Down the Pend Oreille River

Thompson and his men spent several weeks on the lake setting up a new trading post that they called Kullyspel House, their spelling of the local people’s name for themselves (now spelled Kalispel). On September 27, 1809, Thompson set off with one employee (a voyageur named Beaulieu) and a Kalispel boy, to explore the river flowing west out of Lake Pend Oreille, which he called the Saleesh River and which is now known as the Pend Oreille. Thompson hoped the river would provide a route to the Columbia, on which he could travel to the Pacific Ocean. The party traveled rapidly on horses along the Pend Oreille River, soon passing what is now the Washington border and following the river as it turned north through fine woodlands before reaching a wide marshy area near the present site of Cusick in Pend Oreille County.

There on September 30, 1809, Thompson met a party of Kalispel Indians who had had so little contact with white society that they had no iron tools. They were friendly and helpful, presenting Thompson and his companions with bread, roots, and salmon, along with information about the route downstream. In return he gave them tobacco, flint, and steel.

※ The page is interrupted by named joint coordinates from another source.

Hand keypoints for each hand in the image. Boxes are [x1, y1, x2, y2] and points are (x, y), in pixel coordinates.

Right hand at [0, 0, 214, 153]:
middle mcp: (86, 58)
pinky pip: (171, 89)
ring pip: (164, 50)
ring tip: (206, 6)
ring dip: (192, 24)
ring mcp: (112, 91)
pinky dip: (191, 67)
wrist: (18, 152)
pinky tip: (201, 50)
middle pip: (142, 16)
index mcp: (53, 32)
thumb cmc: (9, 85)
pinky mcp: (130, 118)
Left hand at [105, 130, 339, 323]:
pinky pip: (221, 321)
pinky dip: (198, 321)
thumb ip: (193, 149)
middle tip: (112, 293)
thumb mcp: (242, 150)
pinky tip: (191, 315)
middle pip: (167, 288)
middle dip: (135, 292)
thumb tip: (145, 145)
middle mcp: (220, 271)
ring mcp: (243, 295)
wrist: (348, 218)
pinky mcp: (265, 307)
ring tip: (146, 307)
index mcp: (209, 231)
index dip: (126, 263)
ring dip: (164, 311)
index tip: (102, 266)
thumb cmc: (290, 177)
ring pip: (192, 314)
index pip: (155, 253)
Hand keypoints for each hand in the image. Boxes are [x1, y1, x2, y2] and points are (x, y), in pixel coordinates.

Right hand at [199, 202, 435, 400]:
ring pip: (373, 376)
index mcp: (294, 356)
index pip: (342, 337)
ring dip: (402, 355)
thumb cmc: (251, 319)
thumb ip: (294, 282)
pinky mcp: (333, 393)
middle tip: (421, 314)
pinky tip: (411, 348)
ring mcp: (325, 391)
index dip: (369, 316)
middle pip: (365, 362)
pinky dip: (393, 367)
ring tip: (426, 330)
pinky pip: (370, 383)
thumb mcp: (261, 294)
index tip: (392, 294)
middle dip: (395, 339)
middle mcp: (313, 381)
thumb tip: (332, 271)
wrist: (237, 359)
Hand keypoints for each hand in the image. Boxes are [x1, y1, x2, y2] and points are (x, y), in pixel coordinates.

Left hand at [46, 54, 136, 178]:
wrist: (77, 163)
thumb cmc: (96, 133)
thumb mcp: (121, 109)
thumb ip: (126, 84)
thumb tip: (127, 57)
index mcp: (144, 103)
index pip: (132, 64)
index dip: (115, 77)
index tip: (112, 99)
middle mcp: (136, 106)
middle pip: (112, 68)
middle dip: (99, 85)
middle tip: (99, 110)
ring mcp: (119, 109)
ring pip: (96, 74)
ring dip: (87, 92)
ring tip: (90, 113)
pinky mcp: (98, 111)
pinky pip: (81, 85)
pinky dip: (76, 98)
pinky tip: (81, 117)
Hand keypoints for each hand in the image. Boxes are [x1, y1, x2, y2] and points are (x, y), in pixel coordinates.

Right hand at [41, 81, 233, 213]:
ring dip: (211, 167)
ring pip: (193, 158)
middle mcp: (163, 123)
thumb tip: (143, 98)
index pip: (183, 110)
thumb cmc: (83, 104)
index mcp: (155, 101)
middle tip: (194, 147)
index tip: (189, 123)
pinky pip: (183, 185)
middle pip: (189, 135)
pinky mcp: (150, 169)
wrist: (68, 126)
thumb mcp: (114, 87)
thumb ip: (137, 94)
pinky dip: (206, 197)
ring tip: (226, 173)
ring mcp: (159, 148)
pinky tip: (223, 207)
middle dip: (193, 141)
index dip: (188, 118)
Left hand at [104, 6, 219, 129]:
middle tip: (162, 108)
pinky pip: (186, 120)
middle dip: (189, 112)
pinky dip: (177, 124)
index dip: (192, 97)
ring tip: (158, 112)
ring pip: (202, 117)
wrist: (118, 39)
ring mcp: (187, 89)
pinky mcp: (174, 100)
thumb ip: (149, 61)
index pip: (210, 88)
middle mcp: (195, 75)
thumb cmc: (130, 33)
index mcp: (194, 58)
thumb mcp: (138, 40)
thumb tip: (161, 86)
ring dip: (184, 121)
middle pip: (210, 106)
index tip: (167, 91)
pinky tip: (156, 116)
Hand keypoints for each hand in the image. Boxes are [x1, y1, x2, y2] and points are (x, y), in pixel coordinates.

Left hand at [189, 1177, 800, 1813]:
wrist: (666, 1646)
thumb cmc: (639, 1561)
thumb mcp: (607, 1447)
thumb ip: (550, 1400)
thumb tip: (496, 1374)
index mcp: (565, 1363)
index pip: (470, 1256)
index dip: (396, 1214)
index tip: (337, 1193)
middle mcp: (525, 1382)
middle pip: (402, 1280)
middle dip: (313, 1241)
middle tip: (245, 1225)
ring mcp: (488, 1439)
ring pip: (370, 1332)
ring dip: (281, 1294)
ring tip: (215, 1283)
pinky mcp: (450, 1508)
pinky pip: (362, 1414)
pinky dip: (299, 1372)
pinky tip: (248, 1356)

Since the road was not good for horses, the Kalispels provided Thompson with a somewhat leaky canoe and a guide. The party canoed down the Pend Oreille for two days, which brought them to Box Canyon above Metaline Falls (now flooded by the Box Canyon Dam). At that point, on October 2, 1809, Thompson decided to turn back in order to reach a scheduled supply rendezvous. Retracing their route up the Pend Oreille, the party reached Kullyspel House on October 6, ending Thompson’s first, but not his last, exploration in the future Washington state. In 1810, Thompson returned to the Pend Oreille and traveled farther down it, but the drop at Metaline Falls prevented him from continuing on to the Columbia, still 30 miles away. The following year, he took a different route, succeeded in reaching the Columbia, and traveled to its mouth.


Sources:

Jack Nisbet, Sources of the River (Seattle: Sasquatch Books, 1994), 143-46, 159-60; David Thompson, Columbia Journals ed. by Barbara Belyea (Montreal: McGill-Queen's University Press, 1994), 108-16, 244-47.